▸ **The data**:

╭──

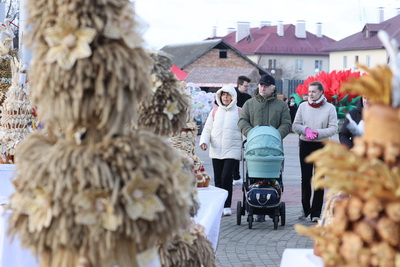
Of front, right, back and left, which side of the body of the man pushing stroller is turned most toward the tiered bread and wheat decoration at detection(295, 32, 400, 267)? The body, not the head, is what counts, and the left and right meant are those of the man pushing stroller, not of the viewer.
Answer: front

╰──
╭──

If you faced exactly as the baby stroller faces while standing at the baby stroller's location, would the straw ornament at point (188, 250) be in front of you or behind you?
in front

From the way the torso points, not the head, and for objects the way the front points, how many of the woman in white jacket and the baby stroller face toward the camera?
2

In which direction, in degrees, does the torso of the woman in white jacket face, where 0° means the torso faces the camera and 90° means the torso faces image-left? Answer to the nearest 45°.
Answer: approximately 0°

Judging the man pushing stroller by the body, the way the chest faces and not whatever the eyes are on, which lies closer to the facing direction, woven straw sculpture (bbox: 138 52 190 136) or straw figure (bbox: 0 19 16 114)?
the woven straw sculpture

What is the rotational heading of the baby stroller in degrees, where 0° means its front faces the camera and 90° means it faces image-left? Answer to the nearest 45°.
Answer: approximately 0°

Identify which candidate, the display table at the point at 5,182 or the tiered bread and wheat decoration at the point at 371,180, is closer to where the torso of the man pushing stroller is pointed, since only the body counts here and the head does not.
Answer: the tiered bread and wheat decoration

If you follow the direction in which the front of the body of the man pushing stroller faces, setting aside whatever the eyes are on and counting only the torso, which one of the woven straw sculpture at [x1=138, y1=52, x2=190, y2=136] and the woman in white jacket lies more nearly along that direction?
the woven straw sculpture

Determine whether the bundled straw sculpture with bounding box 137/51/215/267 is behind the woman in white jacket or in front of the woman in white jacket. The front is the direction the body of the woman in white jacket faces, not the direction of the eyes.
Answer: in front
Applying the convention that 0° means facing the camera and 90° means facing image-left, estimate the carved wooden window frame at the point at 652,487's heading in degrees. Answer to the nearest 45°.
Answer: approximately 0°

╰──
╭──

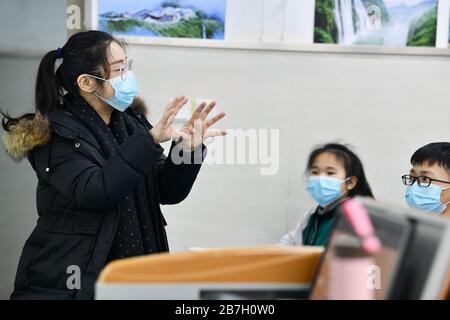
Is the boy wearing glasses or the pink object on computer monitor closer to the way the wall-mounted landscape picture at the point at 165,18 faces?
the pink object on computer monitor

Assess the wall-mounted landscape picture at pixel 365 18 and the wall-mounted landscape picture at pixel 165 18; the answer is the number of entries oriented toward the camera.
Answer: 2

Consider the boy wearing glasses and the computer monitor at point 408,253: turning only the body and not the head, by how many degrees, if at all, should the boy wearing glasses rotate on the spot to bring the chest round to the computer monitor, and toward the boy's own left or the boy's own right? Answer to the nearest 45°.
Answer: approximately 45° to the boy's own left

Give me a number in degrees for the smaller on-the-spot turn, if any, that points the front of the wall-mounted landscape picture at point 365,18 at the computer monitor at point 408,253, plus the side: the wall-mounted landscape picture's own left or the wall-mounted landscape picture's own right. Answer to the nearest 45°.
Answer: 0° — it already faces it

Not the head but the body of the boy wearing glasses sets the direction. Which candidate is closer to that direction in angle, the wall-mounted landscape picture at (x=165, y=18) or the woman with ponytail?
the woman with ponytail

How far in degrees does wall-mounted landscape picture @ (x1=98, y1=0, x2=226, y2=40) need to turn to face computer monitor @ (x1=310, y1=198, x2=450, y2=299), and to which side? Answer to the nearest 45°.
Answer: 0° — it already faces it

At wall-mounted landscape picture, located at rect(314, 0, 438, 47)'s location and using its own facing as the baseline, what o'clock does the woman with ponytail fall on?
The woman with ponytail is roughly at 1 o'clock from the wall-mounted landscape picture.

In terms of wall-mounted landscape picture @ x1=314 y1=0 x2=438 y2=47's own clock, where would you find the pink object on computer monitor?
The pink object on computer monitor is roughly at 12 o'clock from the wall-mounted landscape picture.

╰──

▸ **Assignment**: Turn the lines from the one containing "Assess the wall-mounted" through the one containing "The woman with ponytail is", both included, into a numbered list with the blank lines dropped.

▸ **The completed task**:
1. Assess the wall-mounted landscape picture at pixel 365 18 and the wall-mounted landscape picture at pixel 165 18; the answer is the number of entries oriented toward the camera.
2. Answer: 2
3. Consider the boy wearing glasses and the computer monitor at point 408,253: turning only the body and not the head, by how many degrees, if at all, should the boy wearing glasses rotate on the spot to bring the chest round to the computer monitor, and toward the boy's own left or the boy's own right? Answer to the nearest 45°.
4. Answer: approximately 45° to the boy's own left
5. Give me a number in degrees for the smaller on-the-spot turn, if any, that points the front of the wall-mounted landscape picture at point 365,18 at the computer monitor at point 408,253, plus the side: the wall-mounted landscape picture's own left or the wall-mounted landscape picture's own right. Answer to the nearest 45°.
6. Answer: 0° — it already faces it
7. Not the head but the body of the boy wearing glasses sets the direction. Which candidate is closer to that direction in angle, the wall-mounted landscape picture at (x=165, y=18) or the woman with ponytail?
8. the woman with ponytail
9. How far in degrees does wall-mounted landscape picture @ (x1=98, y1=0, x2=226, y2=40) need to turn to face computer monitor @ (x1=310, y1=198, x2=450, y2=299), and to which side? Answer to the nearest 45°.
10. Answer: 0° — it already faces it
11. At wall-mounted landscape picture, located at rect(314, 0, 438, 47)'s location and using its own facing as the baseline, what o'clock does the woman with ponytail fall on?
12. The woman with ponytail is roughly at 1 o'clock from the wall-mounted landscape picture.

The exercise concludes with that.